Everything I know is changing. Everyone I love, all the things that I own and care for, are slipping away, forgotten, lost, left behind or just unwanted. I've put my life through the blender and I still can't piece together what I've got left.

Moving from London-on-Sea to Middle-of-No-Where really weighs in my heart. I can't tell you how I feel, because its a feeling I'm completely new to, and have not grasped its true meaning yet. This tends to be the case for most things right now.

I don't want to lose the two people I've left behind; I just have to try fit them into my life. I don't want to be in a relationship, and I don't want to be alone either, so I'm at this half-way house of fear and confusion, staring at the faces of memories and wondering what I'm supposed to do next.

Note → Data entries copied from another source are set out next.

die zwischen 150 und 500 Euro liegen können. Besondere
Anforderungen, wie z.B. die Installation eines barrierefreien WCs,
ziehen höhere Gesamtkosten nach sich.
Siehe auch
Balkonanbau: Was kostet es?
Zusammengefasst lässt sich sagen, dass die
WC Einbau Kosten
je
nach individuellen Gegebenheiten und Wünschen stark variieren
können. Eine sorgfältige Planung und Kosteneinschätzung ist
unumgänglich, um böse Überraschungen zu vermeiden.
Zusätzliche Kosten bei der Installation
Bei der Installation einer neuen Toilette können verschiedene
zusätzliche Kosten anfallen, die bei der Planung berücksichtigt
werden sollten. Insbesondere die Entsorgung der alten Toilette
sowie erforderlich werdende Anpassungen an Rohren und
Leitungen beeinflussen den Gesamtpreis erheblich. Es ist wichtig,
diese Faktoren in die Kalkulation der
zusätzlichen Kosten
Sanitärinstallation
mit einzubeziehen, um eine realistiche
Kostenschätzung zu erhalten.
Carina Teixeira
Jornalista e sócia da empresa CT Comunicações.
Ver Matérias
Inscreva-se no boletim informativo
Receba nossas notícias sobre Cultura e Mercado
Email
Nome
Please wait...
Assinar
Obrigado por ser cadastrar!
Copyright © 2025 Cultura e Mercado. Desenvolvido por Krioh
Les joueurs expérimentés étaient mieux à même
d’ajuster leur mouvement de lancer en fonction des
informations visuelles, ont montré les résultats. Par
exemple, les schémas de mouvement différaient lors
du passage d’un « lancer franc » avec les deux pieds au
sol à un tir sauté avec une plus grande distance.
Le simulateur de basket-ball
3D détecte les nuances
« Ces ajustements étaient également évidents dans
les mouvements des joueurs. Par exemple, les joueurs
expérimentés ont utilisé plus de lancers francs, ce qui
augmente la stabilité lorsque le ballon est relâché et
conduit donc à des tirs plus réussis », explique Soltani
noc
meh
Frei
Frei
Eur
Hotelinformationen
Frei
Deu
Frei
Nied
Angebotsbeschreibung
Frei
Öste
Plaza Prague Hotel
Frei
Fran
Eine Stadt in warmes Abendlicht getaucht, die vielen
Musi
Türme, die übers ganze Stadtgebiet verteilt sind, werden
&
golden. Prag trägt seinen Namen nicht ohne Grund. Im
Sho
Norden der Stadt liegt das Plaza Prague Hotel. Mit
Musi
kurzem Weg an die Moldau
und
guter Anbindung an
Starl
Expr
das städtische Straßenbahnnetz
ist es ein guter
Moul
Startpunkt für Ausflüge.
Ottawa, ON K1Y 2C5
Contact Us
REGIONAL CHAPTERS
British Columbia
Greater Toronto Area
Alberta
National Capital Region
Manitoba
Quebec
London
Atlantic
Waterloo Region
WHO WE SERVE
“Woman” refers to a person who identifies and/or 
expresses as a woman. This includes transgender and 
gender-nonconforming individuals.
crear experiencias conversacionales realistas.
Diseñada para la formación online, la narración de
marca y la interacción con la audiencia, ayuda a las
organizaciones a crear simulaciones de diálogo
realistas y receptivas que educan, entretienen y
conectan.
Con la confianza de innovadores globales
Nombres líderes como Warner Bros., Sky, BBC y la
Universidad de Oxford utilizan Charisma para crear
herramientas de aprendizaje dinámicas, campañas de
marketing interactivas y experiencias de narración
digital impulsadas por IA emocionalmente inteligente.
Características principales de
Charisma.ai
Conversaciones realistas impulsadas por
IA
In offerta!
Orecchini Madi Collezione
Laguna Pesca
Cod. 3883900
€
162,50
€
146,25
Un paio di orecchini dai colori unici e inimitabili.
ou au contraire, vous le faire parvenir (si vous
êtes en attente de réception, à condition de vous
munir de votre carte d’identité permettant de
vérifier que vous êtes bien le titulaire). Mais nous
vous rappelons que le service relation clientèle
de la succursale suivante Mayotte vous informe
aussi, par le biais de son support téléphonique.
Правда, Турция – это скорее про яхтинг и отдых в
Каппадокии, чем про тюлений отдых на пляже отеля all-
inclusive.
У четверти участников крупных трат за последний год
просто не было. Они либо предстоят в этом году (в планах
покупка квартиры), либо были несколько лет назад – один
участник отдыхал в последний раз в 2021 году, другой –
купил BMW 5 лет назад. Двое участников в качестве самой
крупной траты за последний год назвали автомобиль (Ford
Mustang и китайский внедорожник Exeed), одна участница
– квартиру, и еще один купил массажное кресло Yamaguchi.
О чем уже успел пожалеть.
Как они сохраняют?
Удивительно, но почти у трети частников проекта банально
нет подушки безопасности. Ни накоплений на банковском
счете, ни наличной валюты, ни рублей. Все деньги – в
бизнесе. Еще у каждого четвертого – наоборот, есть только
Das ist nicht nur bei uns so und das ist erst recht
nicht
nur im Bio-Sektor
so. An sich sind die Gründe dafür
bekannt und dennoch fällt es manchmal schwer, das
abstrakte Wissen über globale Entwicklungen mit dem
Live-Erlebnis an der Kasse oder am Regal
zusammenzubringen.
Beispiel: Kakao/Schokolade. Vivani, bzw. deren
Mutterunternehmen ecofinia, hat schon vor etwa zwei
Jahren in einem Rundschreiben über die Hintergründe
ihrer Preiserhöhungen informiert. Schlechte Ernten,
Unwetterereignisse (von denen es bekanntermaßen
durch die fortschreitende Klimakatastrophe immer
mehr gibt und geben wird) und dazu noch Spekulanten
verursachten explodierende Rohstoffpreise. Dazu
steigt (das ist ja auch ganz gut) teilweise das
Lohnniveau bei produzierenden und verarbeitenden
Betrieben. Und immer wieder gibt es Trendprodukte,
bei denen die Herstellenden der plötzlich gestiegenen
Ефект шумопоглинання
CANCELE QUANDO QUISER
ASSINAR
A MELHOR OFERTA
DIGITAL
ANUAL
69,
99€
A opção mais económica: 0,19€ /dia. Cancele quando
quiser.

I'm searching for a sign, a clue, anything, just something the Universe can throw at me so I can get up and get on the treadmill again, and not feel like I fell down and don't know why I should bother getting up again.

I'm decorating, I'm baking, I'm drinking too much and not exercising, I'm trying to find ways of helping my friends but can't find the time in my already very busy life.

I hope that my next entry will be more fulfilled, and actually say something good.

At least my brother is home and alive.


I'll write something more poetic soon; I'll write about the beauty and heartache in Capeside; but not today. Not yet.